▶ **EXERCISE BRIEF**:
The reply to the records below should contain exactly the lines from the line with "slide_number [99, 49, 413, 91]" through the line with "text_box [1749, 844, 1757, 853]", and nothing besides.

▶ **DATA SECTION**:
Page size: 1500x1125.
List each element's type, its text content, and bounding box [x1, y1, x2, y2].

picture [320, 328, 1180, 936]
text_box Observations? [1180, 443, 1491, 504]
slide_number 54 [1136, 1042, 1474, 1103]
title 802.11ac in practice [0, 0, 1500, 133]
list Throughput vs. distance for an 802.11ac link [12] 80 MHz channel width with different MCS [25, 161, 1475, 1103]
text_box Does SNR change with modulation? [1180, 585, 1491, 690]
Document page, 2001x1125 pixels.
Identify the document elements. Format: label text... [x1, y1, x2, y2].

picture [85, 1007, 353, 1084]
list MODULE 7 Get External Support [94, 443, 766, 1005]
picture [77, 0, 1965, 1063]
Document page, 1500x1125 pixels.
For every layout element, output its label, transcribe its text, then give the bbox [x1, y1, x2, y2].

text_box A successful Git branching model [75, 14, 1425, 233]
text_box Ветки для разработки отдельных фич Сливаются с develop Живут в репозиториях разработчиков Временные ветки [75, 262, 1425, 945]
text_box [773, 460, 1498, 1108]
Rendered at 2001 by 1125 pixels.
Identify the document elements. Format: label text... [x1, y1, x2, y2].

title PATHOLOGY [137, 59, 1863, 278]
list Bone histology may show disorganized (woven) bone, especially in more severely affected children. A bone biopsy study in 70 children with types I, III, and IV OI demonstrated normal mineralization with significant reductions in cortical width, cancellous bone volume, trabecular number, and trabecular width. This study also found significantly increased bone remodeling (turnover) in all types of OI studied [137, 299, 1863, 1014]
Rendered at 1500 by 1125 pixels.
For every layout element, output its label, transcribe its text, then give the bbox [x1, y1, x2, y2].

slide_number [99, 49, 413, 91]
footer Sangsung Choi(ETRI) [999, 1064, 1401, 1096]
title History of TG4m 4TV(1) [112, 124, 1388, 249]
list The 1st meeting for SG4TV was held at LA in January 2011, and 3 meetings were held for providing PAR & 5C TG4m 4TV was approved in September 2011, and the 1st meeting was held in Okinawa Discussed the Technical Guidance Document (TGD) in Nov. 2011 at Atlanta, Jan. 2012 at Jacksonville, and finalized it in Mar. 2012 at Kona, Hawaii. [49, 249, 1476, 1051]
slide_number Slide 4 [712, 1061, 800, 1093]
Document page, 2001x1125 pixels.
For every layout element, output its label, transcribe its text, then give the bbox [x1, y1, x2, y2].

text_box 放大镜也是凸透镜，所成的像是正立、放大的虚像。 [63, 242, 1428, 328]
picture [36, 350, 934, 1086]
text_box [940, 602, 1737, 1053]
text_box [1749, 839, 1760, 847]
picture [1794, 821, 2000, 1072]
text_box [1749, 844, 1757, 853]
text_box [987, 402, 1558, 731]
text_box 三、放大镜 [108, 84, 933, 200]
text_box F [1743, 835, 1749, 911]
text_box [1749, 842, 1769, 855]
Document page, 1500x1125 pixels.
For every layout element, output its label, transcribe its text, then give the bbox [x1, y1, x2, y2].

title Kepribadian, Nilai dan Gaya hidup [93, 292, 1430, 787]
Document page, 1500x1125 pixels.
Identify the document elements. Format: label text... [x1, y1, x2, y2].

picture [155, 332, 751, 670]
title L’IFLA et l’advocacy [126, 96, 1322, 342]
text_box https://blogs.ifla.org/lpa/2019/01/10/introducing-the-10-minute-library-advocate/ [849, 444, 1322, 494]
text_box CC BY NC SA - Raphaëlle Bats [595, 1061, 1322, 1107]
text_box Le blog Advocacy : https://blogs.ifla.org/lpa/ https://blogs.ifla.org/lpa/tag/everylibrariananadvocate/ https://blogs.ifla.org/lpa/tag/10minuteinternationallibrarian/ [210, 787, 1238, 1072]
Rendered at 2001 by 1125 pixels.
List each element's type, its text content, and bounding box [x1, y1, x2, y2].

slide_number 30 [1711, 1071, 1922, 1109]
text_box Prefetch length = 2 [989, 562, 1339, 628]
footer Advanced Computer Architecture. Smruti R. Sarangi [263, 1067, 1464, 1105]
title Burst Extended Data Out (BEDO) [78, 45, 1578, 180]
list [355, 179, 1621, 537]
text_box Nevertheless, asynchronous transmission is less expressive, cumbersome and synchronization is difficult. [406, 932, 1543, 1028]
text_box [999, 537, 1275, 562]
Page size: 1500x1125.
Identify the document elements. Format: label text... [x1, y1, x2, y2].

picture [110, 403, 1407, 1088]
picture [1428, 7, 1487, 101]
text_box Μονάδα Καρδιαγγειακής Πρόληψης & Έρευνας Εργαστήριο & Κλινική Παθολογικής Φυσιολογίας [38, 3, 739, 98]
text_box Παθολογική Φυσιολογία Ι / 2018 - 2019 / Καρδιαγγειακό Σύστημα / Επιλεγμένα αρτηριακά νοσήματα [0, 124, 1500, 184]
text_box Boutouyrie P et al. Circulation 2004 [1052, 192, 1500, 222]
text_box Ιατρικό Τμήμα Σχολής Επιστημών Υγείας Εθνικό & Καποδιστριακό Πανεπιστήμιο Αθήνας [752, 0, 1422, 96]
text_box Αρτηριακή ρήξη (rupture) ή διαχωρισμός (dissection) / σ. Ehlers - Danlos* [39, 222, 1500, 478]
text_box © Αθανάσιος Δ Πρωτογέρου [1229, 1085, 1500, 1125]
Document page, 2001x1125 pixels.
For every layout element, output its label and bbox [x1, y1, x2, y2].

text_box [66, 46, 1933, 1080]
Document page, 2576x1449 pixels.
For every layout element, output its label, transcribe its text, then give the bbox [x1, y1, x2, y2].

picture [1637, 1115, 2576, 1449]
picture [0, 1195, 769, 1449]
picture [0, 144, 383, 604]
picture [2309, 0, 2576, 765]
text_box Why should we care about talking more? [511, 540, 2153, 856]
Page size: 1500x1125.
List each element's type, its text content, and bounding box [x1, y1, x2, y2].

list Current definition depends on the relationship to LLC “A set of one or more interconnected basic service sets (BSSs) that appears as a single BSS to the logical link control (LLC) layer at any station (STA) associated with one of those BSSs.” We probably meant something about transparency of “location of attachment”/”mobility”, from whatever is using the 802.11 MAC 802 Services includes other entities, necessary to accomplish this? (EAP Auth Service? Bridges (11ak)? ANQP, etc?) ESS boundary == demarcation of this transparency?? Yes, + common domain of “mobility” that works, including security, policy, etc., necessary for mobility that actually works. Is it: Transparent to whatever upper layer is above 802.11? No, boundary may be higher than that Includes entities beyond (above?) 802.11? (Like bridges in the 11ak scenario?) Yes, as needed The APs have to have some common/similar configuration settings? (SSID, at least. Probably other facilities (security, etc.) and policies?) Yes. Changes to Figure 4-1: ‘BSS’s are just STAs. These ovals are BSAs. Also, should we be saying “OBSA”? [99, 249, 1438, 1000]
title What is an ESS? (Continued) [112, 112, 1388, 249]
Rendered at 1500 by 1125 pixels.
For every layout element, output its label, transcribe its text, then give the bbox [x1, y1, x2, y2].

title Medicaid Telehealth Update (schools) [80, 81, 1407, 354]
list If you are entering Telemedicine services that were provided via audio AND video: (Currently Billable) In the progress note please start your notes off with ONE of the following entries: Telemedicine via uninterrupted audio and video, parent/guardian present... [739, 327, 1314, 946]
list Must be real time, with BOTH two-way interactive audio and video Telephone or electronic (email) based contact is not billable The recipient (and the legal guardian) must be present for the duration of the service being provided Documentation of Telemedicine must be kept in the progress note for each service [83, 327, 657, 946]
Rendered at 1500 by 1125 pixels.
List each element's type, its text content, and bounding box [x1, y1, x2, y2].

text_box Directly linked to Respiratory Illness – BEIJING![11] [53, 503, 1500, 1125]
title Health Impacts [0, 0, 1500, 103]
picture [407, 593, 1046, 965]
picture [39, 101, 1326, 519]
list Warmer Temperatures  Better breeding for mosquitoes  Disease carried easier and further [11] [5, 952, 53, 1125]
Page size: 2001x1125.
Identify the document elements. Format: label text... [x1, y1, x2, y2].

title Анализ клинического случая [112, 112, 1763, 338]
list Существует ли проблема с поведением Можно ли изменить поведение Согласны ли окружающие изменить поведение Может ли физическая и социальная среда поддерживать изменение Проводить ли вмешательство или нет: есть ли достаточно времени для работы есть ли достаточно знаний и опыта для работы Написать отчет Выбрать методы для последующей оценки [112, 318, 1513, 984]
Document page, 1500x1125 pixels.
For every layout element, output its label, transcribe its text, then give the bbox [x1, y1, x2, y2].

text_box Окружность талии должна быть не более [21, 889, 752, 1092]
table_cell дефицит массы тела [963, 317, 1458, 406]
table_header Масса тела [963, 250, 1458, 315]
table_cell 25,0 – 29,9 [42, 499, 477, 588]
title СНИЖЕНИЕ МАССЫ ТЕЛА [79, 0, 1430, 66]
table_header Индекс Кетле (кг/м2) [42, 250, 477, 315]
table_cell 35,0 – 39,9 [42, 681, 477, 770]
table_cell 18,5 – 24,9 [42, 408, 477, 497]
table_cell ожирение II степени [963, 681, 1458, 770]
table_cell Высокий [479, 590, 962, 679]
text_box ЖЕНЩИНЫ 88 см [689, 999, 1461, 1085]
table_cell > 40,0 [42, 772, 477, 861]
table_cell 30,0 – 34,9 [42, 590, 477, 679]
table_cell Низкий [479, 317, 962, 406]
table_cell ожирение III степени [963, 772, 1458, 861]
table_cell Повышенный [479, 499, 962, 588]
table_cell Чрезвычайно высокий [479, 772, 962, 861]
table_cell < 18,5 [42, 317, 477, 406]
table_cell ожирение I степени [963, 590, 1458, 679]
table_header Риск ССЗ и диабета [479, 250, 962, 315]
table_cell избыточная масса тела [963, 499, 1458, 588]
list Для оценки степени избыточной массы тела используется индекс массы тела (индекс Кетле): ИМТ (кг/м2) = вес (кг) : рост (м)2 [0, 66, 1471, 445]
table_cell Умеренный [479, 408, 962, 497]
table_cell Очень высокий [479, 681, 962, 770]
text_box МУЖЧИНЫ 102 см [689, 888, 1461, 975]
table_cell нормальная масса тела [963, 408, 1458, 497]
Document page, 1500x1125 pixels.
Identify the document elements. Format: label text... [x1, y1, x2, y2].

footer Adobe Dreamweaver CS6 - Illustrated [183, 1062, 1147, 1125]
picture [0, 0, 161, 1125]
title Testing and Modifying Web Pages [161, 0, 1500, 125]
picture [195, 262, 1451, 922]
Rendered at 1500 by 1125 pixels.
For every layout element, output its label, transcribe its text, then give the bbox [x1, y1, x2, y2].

▶ **TASK RESULT**:
slide_number [99, 49, 413, 91]
footer Sangsung Choi(ETRI) [999, 1064, 1401, 1096]
title History of TG4m 4TV(1) [112, 124, 1388, 249]
list The 1st meeting for SG4TV was held at LA in January 2011, and 3 meetings were held for providing PAR & 5C TG4m 4TV was approved in September 2011, and the 1st meeting was held in Okinawa Discussed the Technical Guidance Document (TGD) in Nov. 2011 at Atlanta, Jan. 2012 at Jacksonville, and finalized it in Mar. 2012 at Kona, Hawaii. [49, 249, 1476, 1051]
slide_number Slide 4 [712, 1061, 800, 1093]
Document page, 2001x1125 pixels.
For every layout element, output its label, transcribe its text, then give the bbox [x1, y1, x2, y2].

text_box 放大镜也是凸透镜，所成的像是正立、放大的虚像。 [63, 242, 1428, 328]
picture [36, 350, 934, 1086]
text_box [940, 602, 1737, 1053]
text_box [1749, 839, 1760, 847]
picture [1794, 821, 2000, 1072]
text_box [1749, 844, 1757, 853]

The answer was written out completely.